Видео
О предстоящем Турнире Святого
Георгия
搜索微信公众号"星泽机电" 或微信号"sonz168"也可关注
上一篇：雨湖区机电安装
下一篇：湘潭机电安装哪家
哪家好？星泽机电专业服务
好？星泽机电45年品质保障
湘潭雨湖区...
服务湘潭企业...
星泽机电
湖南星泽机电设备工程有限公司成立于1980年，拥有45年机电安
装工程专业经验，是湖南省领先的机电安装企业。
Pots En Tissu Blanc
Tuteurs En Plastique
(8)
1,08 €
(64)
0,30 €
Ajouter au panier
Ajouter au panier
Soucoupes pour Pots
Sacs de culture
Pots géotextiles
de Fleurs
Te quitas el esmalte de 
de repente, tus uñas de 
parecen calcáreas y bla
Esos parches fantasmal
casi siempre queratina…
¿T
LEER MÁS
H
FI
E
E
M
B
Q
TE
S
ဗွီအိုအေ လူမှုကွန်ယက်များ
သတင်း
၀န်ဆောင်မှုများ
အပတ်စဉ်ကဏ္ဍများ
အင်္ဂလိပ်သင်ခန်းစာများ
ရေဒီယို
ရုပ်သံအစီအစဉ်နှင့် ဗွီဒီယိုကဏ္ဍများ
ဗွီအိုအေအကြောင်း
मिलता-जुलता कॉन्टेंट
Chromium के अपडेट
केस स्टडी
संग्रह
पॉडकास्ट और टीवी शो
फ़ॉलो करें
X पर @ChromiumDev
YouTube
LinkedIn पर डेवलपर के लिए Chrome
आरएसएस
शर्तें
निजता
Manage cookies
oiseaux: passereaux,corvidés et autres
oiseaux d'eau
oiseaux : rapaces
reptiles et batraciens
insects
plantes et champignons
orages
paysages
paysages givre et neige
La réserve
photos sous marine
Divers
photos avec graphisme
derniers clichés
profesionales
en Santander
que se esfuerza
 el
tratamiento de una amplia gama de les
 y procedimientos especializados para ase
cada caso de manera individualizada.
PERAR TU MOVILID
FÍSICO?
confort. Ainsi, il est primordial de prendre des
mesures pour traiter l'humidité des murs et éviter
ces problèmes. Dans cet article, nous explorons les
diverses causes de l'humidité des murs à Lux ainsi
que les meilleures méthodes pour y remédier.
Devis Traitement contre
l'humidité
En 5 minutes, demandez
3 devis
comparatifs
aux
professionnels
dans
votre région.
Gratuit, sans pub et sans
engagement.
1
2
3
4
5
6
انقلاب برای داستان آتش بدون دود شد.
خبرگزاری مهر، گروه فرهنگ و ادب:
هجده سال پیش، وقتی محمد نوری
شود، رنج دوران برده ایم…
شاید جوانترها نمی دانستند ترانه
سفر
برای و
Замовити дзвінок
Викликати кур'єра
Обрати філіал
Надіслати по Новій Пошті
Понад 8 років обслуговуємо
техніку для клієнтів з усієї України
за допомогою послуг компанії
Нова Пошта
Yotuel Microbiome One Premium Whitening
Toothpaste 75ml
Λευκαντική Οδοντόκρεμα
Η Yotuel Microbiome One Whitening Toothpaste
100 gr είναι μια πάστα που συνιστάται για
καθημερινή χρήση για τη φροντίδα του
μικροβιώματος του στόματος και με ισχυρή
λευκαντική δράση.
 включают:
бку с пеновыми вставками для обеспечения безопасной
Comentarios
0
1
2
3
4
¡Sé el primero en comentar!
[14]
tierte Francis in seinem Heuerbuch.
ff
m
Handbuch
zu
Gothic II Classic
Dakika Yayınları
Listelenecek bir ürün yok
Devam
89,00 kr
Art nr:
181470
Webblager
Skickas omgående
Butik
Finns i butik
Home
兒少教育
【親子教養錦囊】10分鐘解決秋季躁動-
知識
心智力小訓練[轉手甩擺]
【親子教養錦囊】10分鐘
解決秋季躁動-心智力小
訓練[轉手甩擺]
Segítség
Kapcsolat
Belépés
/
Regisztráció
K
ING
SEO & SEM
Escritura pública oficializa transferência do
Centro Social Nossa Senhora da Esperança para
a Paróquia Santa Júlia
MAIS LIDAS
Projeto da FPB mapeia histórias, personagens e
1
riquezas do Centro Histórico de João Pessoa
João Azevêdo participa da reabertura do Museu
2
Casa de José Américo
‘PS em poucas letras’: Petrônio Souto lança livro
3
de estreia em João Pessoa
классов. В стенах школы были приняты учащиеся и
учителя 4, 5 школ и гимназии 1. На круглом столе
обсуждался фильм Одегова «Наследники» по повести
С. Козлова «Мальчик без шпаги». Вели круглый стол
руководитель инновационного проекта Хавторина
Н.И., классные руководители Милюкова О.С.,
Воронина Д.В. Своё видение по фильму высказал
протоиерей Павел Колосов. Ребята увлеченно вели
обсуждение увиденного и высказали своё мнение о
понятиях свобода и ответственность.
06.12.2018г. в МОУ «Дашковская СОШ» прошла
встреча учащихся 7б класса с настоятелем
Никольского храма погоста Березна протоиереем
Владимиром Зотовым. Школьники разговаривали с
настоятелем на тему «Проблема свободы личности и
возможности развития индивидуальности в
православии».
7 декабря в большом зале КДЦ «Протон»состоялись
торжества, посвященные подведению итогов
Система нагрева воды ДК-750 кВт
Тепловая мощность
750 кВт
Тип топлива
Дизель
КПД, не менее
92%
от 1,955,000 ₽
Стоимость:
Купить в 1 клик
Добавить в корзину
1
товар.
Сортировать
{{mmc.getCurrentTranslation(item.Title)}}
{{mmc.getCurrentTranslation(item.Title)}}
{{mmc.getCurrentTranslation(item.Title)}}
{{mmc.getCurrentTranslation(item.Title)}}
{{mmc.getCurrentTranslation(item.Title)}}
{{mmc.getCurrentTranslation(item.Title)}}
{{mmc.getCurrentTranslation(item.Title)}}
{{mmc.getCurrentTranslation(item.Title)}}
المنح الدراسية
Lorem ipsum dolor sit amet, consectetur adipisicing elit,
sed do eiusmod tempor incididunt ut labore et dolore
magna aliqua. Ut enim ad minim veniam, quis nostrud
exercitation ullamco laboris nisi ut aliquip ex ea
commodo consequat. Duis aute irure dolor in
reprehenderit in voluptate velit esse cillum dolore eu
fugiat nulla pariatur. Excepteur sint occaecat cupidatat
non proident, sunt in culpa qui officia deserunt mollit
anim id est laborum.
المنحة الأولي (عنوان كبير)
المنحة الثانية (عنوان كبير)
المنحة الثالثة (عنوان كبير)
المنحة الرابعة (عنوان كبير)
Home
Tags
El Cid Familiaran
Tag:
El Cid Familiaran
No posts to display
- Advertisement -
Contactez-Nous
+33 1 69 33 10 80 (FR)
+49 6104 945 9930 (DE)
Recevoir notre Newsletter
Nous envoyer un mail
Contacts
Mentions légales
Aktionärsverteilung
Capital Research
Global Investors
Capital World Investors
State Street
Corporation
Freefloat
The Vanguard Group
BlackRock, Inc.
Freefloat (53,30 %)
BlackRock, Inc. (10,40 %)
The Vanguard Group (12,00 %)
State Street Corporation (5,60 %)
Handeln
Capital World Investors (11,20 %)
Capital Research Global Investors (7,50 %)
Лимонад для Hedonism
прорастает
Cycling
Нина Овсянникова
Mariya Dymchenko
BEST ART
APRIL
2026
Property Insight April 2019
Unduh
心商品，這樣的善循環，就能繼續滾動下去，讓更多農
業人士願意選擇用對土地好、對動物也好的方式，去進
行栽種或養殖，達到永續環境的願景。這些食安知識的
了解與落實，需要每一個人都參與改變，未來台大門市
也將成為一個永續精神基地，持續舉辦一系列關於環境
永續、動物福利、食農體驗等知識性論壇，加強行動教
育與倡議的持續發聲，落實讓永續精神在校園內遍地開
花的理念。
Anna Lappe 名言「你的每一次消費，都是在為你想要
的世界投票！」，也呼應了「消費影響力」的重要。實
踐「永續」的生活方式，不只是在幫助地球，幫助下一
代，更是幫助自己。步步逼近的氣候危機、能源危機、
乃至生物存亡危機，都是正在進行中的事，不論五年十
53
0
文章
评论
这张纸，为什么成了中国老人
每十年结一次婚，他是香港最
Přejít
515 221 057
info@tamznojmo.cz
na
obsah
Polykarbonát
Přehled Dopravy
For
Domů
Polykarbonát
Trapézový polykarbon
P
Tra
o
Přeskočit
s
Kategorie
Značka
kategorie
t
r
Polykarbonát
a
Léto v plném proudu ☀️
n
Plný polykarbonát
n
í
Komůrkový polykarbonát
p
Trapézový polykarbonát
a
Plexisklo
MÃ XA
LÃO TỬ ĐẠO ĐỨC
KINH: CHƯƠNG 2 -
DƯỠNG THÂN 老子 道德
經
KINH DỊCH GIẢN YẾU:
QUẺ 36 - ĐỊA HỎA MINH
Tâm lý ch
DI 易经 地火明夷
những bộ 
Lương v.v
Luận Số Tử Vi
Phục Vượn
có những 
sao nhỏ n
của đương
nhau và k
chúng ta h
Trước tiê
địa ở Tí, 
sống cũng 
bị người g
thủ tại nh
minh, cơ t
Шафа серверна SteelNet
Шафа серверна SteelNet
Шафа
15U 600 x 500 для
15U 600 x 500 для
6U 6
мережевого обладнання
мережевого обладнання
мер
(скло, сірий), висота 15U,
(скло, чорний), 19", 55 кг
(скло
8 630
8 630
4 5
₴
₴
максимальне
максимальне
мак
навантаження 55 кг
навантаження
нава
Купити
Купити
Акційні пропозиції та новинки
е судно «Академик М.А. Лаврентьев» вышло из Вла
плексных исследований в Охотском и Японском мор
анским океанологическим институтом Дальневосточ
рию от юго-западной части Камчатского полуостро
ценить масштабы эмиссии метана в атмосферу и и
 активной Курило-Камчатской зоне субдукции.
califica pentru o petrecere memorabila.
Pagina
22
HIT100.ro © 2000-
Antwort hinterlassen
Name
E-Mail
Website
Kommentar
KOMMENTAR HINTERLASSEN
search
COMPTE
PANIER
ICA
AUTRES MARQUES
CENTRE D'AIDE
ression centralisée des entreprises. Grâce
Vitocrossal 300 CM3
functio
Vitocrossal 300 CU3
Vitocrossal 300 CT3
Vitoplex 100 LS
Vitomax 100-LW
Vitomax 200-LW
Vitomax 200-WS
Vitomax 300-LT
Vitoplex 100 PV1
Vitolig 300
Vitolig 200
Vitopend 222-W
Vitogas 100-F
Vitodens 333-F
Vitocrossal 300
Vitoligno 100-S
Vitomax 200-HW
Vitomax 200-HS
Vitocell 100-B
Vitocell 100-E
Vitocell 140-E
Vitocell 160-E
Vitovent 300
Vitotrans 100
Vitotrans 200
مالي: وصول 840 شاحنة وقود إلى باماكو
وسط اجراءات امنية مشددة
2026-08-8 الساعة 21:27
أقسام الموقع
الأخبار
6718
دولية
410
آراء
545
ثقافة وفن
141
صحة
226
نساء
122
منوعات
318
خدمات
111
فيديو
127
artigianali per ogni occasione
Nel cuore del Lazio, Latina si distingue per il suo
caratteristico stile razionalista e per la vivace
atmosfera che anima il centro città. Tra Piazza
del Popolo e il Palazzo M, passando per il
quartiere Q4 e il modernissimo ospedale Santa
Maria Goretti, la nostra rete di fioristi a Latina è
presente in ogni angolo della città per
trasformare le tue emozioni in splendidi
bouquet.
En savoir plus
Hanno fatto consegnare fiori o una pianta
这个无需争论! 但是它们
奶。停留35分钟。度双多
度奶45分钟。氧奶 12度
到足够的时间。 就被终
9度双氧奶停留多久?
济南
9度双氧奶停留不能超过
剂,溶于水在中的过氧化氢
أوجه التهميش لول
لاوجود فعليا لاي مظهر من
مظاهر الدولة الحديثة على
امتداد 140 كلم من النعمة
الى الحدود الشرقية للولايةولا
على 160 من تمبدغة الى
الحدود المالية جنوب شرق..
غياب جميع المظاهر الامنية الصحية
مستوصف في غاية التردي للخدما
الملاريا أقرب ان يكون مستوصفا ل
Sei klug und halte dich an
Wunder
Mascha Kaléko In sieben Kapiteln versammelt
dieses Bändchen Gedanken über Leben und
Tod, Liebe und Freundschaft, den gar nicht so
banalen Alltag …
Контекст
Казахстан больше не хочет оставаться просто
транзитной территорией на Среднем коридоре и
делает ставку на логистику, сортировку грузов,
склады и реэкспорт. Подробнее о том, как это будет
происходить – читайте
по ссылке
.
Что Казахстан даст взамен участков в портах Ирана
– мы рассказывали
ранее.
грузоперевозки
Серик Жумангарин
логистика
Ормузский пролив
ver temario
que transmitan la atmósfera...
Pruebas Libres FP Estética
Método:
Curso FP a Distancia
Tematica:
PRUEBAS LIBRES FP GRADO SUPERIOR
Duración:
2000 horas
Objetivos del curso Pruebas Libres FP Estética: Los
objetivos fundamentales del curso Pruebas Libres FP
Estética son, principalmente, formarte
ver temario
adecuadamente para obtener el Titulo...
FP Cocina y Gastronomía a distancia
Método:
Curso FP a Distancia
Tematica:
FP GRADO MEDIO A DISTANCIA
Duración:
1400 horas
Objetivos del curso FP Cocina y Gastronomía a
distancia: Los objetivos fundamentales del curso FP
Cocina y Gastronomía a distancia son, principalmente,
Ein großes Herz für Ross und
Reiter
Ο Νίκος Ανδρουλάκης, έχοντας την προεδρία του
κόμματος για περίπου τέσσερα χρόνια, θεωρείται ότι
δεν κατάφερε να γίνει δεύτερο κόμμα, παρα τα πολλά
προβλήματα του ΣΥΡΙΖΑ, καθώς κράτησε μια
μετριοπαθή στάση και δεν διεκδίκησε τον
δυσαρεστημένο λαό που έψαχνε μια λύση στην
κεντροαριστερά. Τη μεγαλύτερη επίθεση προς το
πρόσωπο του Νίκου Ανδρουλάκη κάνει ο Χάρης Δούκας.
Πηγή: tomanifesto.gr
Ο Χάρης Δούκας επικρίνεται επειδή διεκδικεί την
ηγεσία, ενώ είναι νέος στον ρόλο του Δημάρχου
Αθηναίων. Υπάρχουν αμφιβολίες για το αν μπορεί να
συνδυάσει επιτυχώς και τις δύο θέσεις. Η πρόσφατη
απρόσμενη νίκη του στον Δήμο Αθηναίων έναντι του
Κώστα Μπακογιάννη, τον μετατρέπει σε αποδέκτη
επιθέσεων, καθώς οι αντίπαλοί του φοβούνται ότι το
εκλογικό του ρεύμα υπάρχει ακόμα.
____________________
■ **PROBLEM TO SOLVE**: Copy the listing word for word, starting at its first line and ending at the line that contains "tratamiento de una amplia gama de les". Include both of those lines.

■ **ANSWER BOX**:
Видео
О предстоящем Турнире Святого
Георгия
搜索微信公众号"星泽机电" 或微信号"sonz168"也可关注
上一篇：雨湖区机电安装
下一篇：湘潭机电安装哪家
哪家好？星泽机电专业服务
好？星泽机电45年品质保障
湘潭雨湖区...
服务湘潭企业...
星泽机电
湖南星泽机电设备工程有限公司成立于1980年，拥有45年机电安
装工程专业经验，是湖南省领先的机电安装企业。
Pots En Tissu Blanc
Tuteurs En Plastique
(8)
1,08 €
(64)
0,30 €
Ajouter au panier
Ajouter au panier
Soucoupes pour Pots
Sacs de culture
Pots géotextiles
de Fleurs
Te quitas el esmalte de 
de repente, tus uñas de 
parecen calcáreas y bla
Esos parches fantasmal
casi siempre queratina…
¿T
LEER MÁS
H
FI
E
E
M
B
Q
TE
S
ဗွီအိုအေ လူမှုကွန်ယက်များ
သတင်း
၀န်ဆောင်မှုများ
အပတ်စဉ်ကဏ္ဍများ
အင်္ဂလိပ်သင်ခန်းစာများ
ရေဒီယို
ရုပ်သံအစီအစဉ်နှင့် ဗွီဒီယိုကဏ္ဍများ
ဗွီအိုအေအကြောင်း
मिलता-जुलता कॉन्टेंट
Chromium के अपडेट
केस स्टडी
संग्रह
पॉडकास्ट और टीवी शो
फ़ॉलो करें
X पर @ChromiumDev
YouTube
LinkedIn पर डेवलपर के लिए Chrome
आरएसएस
शर्तें
निजता
Manage cookies
oiseaux: passereaux,corvidés et autres
oiseaux d'eau
oiseaux : rapaces
reptiles et batraciens
insects
plantes et champignons
orages
paysages
paysages givre et neige
La réserve
photos sous marine
Divers
photos avec graphisme
derniers clichés
profesionales
en Santander
que se esfuerza
 el
tratamiento de una amplia gama de les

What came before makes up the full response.